Tuesday 12 March 2013

Bordeaux 2010 Revisited


The benefit of penning down one's thoughts is the ability to view snapshots of the past. Looking back at my notes written two years back during the Bordeaux 2010 en primeur, I wondered then if prices would rise or fall coming on the back of another stellar vintage. Those who had the stomach to ride the fine wine roller coaster would be heartened by a report in The Business Times indicating a rally as interest returned after a steep decline during the financial crisis. The price of a case of Château Latour 2010 traded for £10,994 on Liv-ex in late February according to the report, still down slightly from the £12,500 at which it traded soon after release in 2011. Latour of course has also made headlines by pulling out of the en primeur market altogether. 

The Union des Grand Crus was in Singapore on the 23rd of February to present the 2010 vintage. The organisation was flawlessly handled by Ch'ng Poh Tiong and his team from The Wine Review - no small feat given the number of visitors and chateau representatives present. There was a good cross section of Bordeaux appellations among the 80 participating chateaux, including Graves, Pessac-Léognan, St-Émilion, Pomerol, Margaux, St-Julien, Pauillac, St-Estèphe and the somewhat less prestigious Médoc, Haut-Médoc and Moulis appellations (although these last three do offer excellent value for money). Barsac and Sauternes were present as well, the wines from these appellations being barrel samples still as they had not completed their aging in oak. 

Many members of the trade were there; distributors, sommeliers, writers, as well as a fair number of non-trade visitors. For the chateau representatives, black and red seemed to be the colours of the day... were they cashing in on the Chinese New Year spirit? Spittoons and bread were liberally spread throughout the room, efficiently emptied or filled as necessary.
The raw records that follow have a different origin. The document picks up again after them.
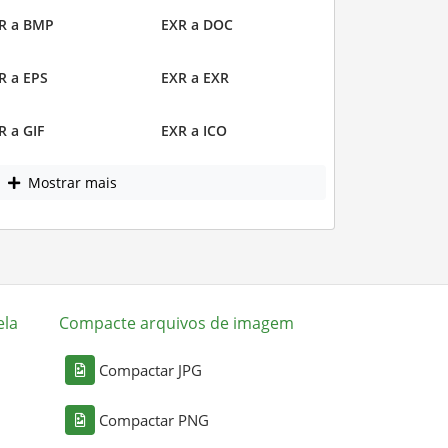
R a BMP
EXR a DOC
R a EPS
EXR a EXR
R a GIF
EXR a ICO
Mostrar mais
ela
Compacte arquivos de imagem
Compactar JPG
Compactar PNG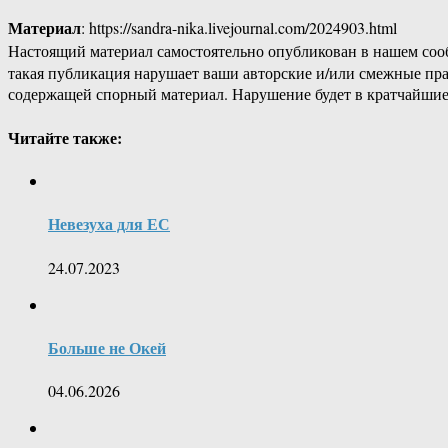
Материал
: https://sandra-nika.livejournal.com/2024903.html
Настоящий материал самостоятельно опубликован в нашем соо
такая публикация нарушает ваши авторские и/или смежные пр
содержащей спорный материал. Нарушение будет в кратчайшие
Читайте также:
Невезуха для ЕС
24.07.2023
Больше не Окей
04.06.2026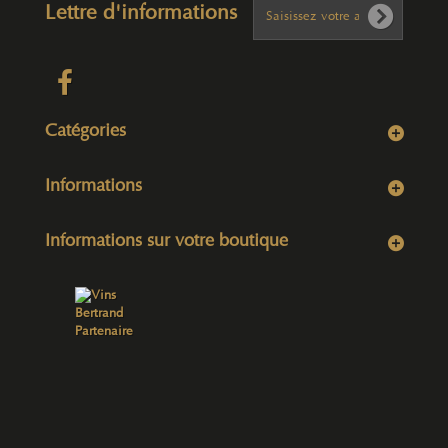
Lettre d'informations
Catégories
Informations
Informations sur votre boutique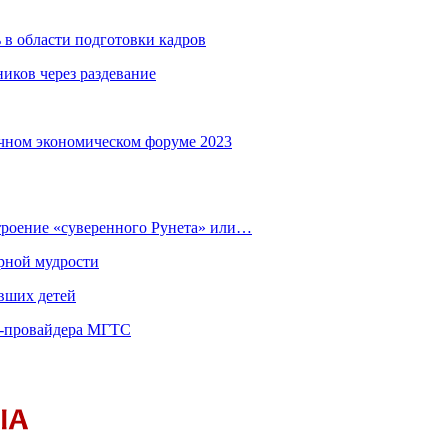
 в области подготовки кадров
иков через раздевание
чном экономическом форуме 2023
строение «суверенного Рунета» или…
рной мудрости
вших детей
т-провайдера МГТС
My general impression of the vintage is that it is still extremely young. While the 2009s are already charming, plump and full of juicy fruit, the 2010s are still tannic with many of them displaying noticeable alcohol (especially the wines from St-Émilion). There is plenty of power and concentration though. The sweet wines from Barsac and Sauternes on the other hand were lovely to drink due to the lush tropical fruit character, fresh acids and plenty of residual sugar. Clinton Ang, Managing Director of Hock Tong Bee Pte Ltd commented on the wines, "Some are approachable, some are too early to drink but they show potential, with good fruit concentration. A classic style."

A selection of my personal favourites as follows:

Château Carbonnieux (Pessac-Léognan) - 65% Sauvignon Blanc and remainder Semillon. Citrus, starfruit and guava notes with lovely minerality underpinned by a slightly oaky note. Well structured with high acidity supporting balanced fruit. 

Château Climens (Barsac) - A really classic Sauternes. Pure and unctuous yet maintains incredible freshness. Pronounced intensity both on nose and palate with barley sugar, apricots and honey. A superbly long finish.

Château La Tour Figeac (St-Émilion) - Loads of ripe black fruit. Warm and fleshy but wears the alcohol well. Approachable now. 

Château Le Bon Pasteur (Pomerol) - Quite unique... lots of expensive oak character. Toasty with clay and mint notes.  Not a hint of green here. 

Château La Lagune (Haut-Médoc) - Winemaker Caroline Frey continues to work her magic. Elegant and complex, with ripe dark fruit, cedar, underbrush and dark chocolate notes. Hint of blueberry. Oak is well-integrated.